Sleepy City: urban photography exhibition

A couple of years back (how time flies!), I got very interested in urban exploration photography, and even published an interview with the then-anonymous local artist known as dsankt who is behind Sleepy City, a project that has yielded some quite beautiful photographs of subterranean Brisbane. Recently Sleepy City joined forces with other like-minded artists to mount an urban photography exhibition in Fortitude Valley. Unfortunately, it was on the 22nd of June so I blinked and missed it, but it’s great to see these photographers getting the attention they deserve, and I thought it was worth a mention – there are plenty of photos on the website if you’re interested.

Update: More Brisbane urban exploration photography at Mr. Magoo ICU’s Flickr page.

I especially like this stark and beautiful shot of the Tennyson Power Station’s last days – it wasn’t accorded the same love and attention as the New Farm one, that’s for sure.

seductive mistake-ography

pegs, sky and clotheslineI’ve just uploaded some of the images from my very first rolls of medium format film, which I butchered in a Holga ‘toy’ camera and a Lubitel (a bit less of a toy, but still plastic). I shot off the first few rolls pretty much just as I wandered around the house. I love the sometimes beautiful mistakes (double exposures, lack of focus), the risk involved with choosing settings and then pressing the shutter when you don’t know an F stop from a bus stop, and the anxious wait to see what (if anything) the images look like when you get them back from the lab. There’s just something about all of it that I can’t help but be seduced by.

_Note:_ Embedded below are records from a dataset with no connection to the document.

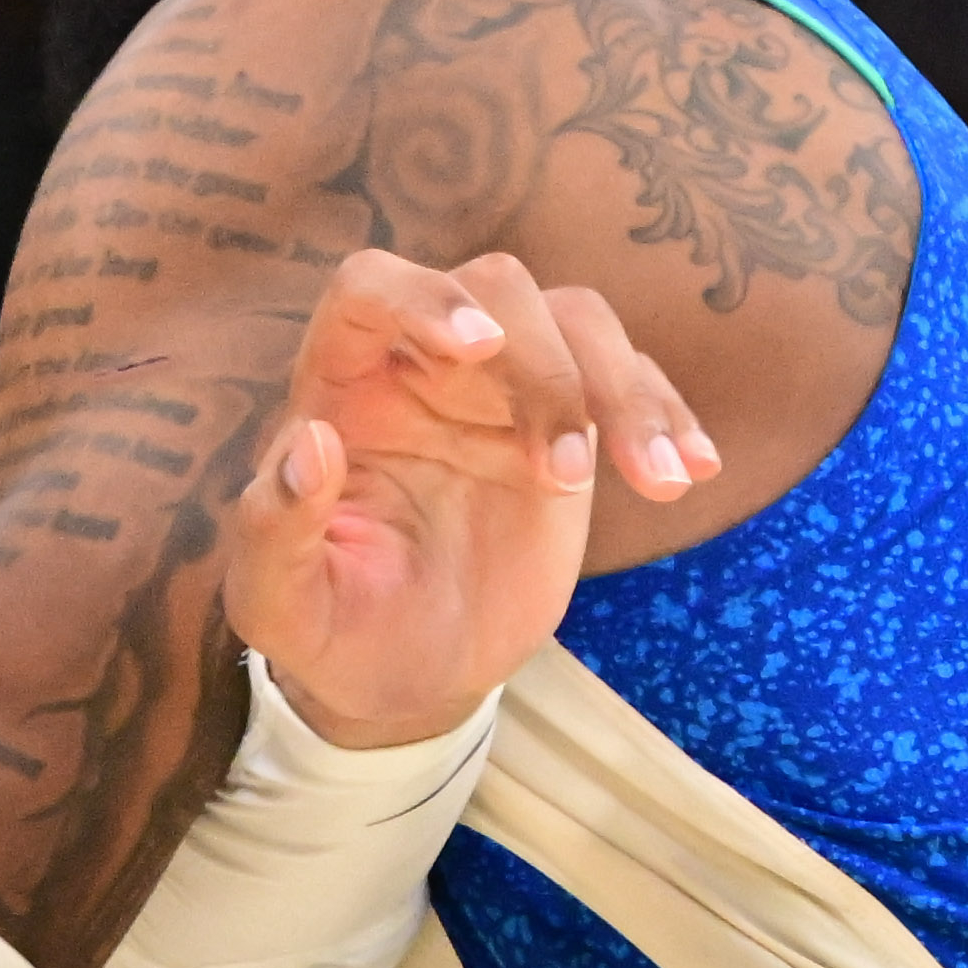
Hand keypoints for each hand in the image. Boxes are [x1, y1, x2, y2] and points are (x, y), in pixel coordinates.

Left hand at [226, 249, 709, 748]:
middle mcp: (424, 368)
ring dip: (624, 391)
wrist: (403, 678)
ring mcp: (502, 392)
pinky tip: (692, 472)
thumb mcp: (278, 604)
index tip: (478, 348)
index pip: (371, 289)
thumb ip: (276, 529)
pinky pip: (629, 385)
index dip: (422, 298)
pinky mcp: (569, 427)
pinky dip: (667, 418)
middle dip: (544, 367)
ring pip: (577, 324)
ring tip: (656, 478)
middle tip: (565, 475)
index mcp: (342, 384)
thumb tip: (311, 445)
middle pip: (498, 289)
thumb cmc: (328, 627)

And, yes, to all those who have heard my several rants about how much I’m irritated by ‘the recuperation of the banality of everyday life as both extraordinary and resistant through knowing tactics of aestheticisation’ etcetera, I am definitely reviewing my former holier-than-thou attitude towards the practice, if not the institutionalised wankery, of ‘lomography’. After all, it’s just so fun and easy and, well, pretty.

Vernacular photography

Geoffrey Batchen defines vernacular photography like this:

The term ‘vernacular’ literally means the ordinary and ubiquitous but it also refers to qualities specific to particular regions or cultures. Its attachment to the word ‘photography’ allows historians like myself to argue for the need to devise a way of representing photography’s history that can incorporate all its many manifestations and functions. A vernacular history of photography will have to be able to deal with the kind of hybrid objects I describe above, but also with, for example, photographies from outside Europe and the U.S. It may mean having to adopt non-traditional voices and narrative structures. It will certainly mean abandoning art history’s evaluation system (based on masterpieces and masters, originality and innovation, and so on). In short, the term ‘vernacular photography’ is intended as a provocation and a challenge.

There’s also this post on the subject from juniorbonner.

A lot of the time the term ‘vernacular photography’ also seems to be synonymous with ‘found‘ photographs – particularly old, faded, crumpled photographs found lost or abandoned in a shoebox at a garage sale – someone else’s memories, with their technical and aesthetic ‘flaws’ left bare, their subjects left unidentified, and their narratives subject to the inventions of imaginative or curious viewers.